Rosie’s family held frequent feasts. The most elaborate were the barbacoas. Forget the passing resemblance to the English word barbecues. For barbacoas, one must think ahead. First, dig a three-foot square pit, two-foot deep, in your backyard. Fill it with wood and other flammables. Light the fire the afternoon before the event. After the fire expends itself and is reduced to a mass of burning embers, add an enormous metal pot filled with garbanzo beans and carrots. Top it off with a whole dressed goat or a cow’s head spiced with big gobs of oregano, thyme, and laurel. Cover the pit with a thick layer of avocado leaves. Fill with earth and wait until noon the next day to uncover the cooked meat. Eat the flesh with freshly cooked tortillas slathered with salsa macha, a sauce made from chiles and peanuts ground in a traditional stone molcajete. Accompany with copious quantities of beer and mezcal, and a good time is had by all

Cemita

It was a challenge to find food fit for [Sasha]. Street tacos were messy; mole was too spicy. When Eric ordered a cemita, a Mexican sandwich famous for its toppings, she stripped it down to the bones before eating it, leaving a waste pile of avocado slices, pickled jalapeños, sliced onions, fresh cheese, and shredded lettuce carefully scraped from the sandwich.
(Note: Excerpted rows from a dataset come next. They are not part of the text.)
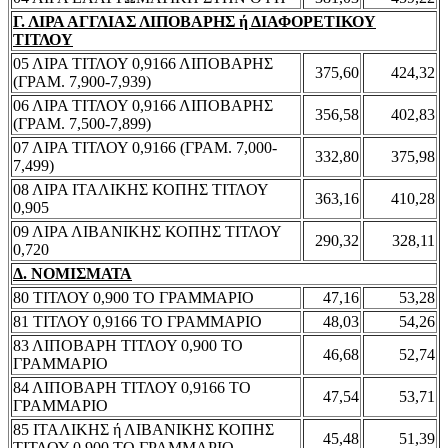
Γ. ΛΙΡΑ ΑΓΓΛΙΑΣ ΛΙΠΟΒΑΡΗΣ ή ΔΙΑΦΟΡΕΤΙΚΟΥ
ΤΙΤΛΟΥ
05 ΛΙΡΑ ΤΙΤΛΟΥ 0,9166 ΛΙΠΟΒΑΡΗΣ
375,60
424,32
(ΓΡΑΜ. 7,900-7,939)
06 ΛΙΡΑ ΤΙΤΛΟΥ 0,9166 ΛΙΠΟΒΑΡΗΣ
356,58
402,83
(ΓΡΑΜ. 7,500-7,899)
07 ΛΙΡΑ ΤΙΤΛΟΥ 0,9166 (ΓΡΑΜ. 7,000-
332,80
375,98
7,499)
08 ΛΙΡΑ ΙΤΑΛΙΚΗΣ ΚΟΠΗΣ ΤΙΤΛΟΥ
363,16
410,28
0,905
09 ΛΙΡΑ ΛΙΒΑΝΙΚΗΣ ΚΟΠΗΣ ΤΙΤΛΟΥ
290,32
328,11
0,720
Δ. ΝΟΜΙΣΜΑΤΑ
80 ΤΙΤΛΟΥ 0,900 ΤΟ ΓΡΑΜΜΑΡΙΟ
47,16
53,28
81 ΤΙΤΛΟΥ 0,9166 ΤΟ ΓΡΑΜΜΑΡΙΟ
48,03
54,26
83 ΛΙΠΟΒΑΡΗ ΤΙΤΛΟΥ 0,900 ΤΟ
46,68
52,74
ΓΡΑΜΜΑΡΙΟ
84 ΛΙΠΟΒΑΡΗ ΤΙΤΛΟΥ 0,9166 ΤΟ
47,54
53,71
ΓΡΑΜΜΑΡΙΟ
85 ΙΤΑΛΙΚΗΣ ή ΛΙΒΑΝΙΚΗΣ ΚΟΠΗΣ
45,48
51,39
ΤΙΤΛΟΥ 0,900 ΤΟ ΓΡΑΜΜΑΡΙΟ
She had converted a favorite taste treat into a bland ham sandwich. She ate a few bites before leaving the rest on the plate.

Chiles en Nogada

Karla had invested the entire day preparing Puebla’s culinary specialty, chiles en nogada, an exotically complex traditional dish of Puebla that consisted of poblano chiles stuffed with shredded beef cooked with fruits and covered with a walnut cream sauce sprinkled with pomegranates.